On the outside, Four Points looks exactly like what it is, a hotel. In front of the sea of Aci Castello, it has a pleasant and original architecture, on several levels with staggered wings, the result of the imagination of the architect Willi Ramstein. When you cross the glass sliding doors, though, it is clear that this is not a hotel like the others.
When you step into the hall, the first thing you notice is the long white wall shaped by Agostino Bonalumi (1983), forming the background of the reception desk. A little further on, a large space welcomes the bar and a tub full of greenery, next to which two glass elevators are set in lava stone walls decorated by Urano Palma. In front of the elevator doors, the first thing you see is “Contaminations” a large canvas by Mark Kostabi and Enrico Baj (1992). If, on the other hand, you decide to take the stairs, you will find yourself among the works of the FON art gallery, the exhibition space of the Oelle Foundation, where at the moment you can see, among other things, some works by Nobuyoshi Araki: 19 “Flowers”, floral compositions from the very early Nineties, and twelve large-format works of the recent series “Araki Paradise”, still in progress.
Four Points was built by Agatino Laneri and inaugurated in 1983. Today it is owned by his children Ornella, Fabio, and Nicola and, since 2017, it hosts the headquarters of the Foundation, the creature of Ornella, a hotelier by chance who has decided to reunite her passion for contemporary art with the hospitality business.

Suites and works of art
Ornella Laneri walks fast. She has the unhesitating stride of the determined person and she never stays in one place for long. In all senses. While she was telling me about the Suite of Love, the Foundation’s most recent project (a suite, inside the hotel, intended as a residence for artists, the first of which has been the Japanese photographer Nobuyoshi Araki, whose shots will be exhibited until next July 15), she was already out of the suite to tell me about the Horto, the first synergic vegetable garden in a large hotel, a project for which she won the SMAU Milano 2017 Innovation Award.
Among low bushes of herbs and an avocado tree, she explained to me that the sounds we hear are precisely those of the “garden”, captured thanks to an innovative machine designed by her son Michele Spadaro, a sound engineer. The data of light, temperature, wind, and humidity are captured and transformed into sound impulses, always different.
All guests can visit the Horto, whose products are used in the kitchen by the chef of the restaurant. It is also possible to book a “table in the Horto”, a sort of chef’s table moved between lettuce and mint bushes, where you can choose which vegetable you prefer on the menu.
To sleep in art
It is also possible to visit the art suites or decide to sleep in them. The “ONE-O-ONE Contemporary Art Suite” of which I wrote earlier, where at the moment there are a thousand Polaroids, 27 unpublished photographs selected from Araki’s production of the Eighties and Nineties and the entire 1996 series entitled “Suicide in Karuizawa “; and the Phil Stern Suite, named after the American photographer who stayed there for about two weeks in 2013, when he returned to Sicily for the first time after landing in Gela during the Second World War.
The occasion for his return after 70 years was the inauguration of the personal exhibition of unpublished photographs on the war on the island. Stern took advantage of this to visit the places where he had been, a journey resulting in the project “Phil Stern. Welcome back to Sicily ”promoted by Ornella Laneri together with Ezio Costanzo and Carmelo Nicosia.
Let’s go to Catania
Stern’s shots and those documenting the journey are collected in the Pavilion dedicated to him, 700 square meters that the Foundation has created inside the Museum of the Landing in Sicily 1943 in Catania.

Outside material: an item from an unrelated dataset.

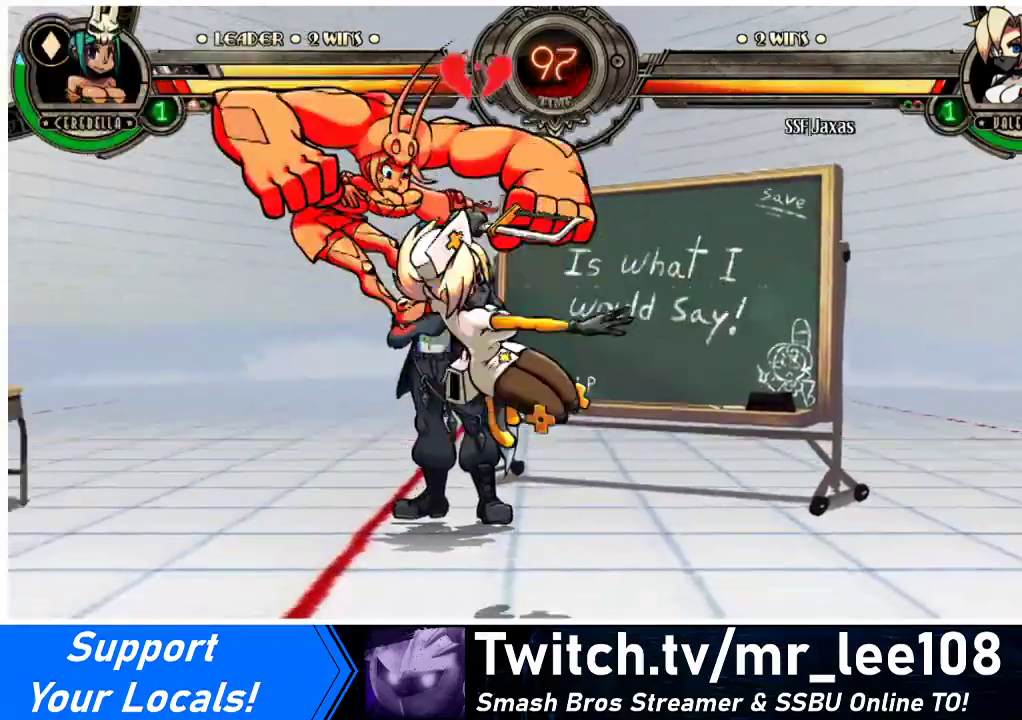
{"buttons": [], "events": [[33, "DPAD_LEFT", "up"], [167, "SQUARE", "down"], [233, "DPAD_DOWN", "up"], [300, "SQUARE", "up"], [400, "TRIANGLE", "down"], [500, "TRIANGLE", "up"]]}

Here there also are historical illustrative panels, posters, and a collection of photographs depicting the young Phil and some of his shots taken during his later photographic career. After the war, Stern specialized in photos of Hollywood stars and portrayed, among others, James Dean, Frank Sinatra, and Marilyn Monroe.

The harbor is not far from the museum and so I easily reach Michelangelo Pistoletto’s Terzo Paradiso, still an initiative of the Foundation. The work is set up on a barge moored at the very long pier Molo Foraneo di Levante, from where the entire skyline of Catania opens up to view, with the always smoking cone of Etna in the background. The installation is the first and only one created with plastic waste recovered from the sea and made in water, bringing the theme of marine pollution from plastic waste to the fore.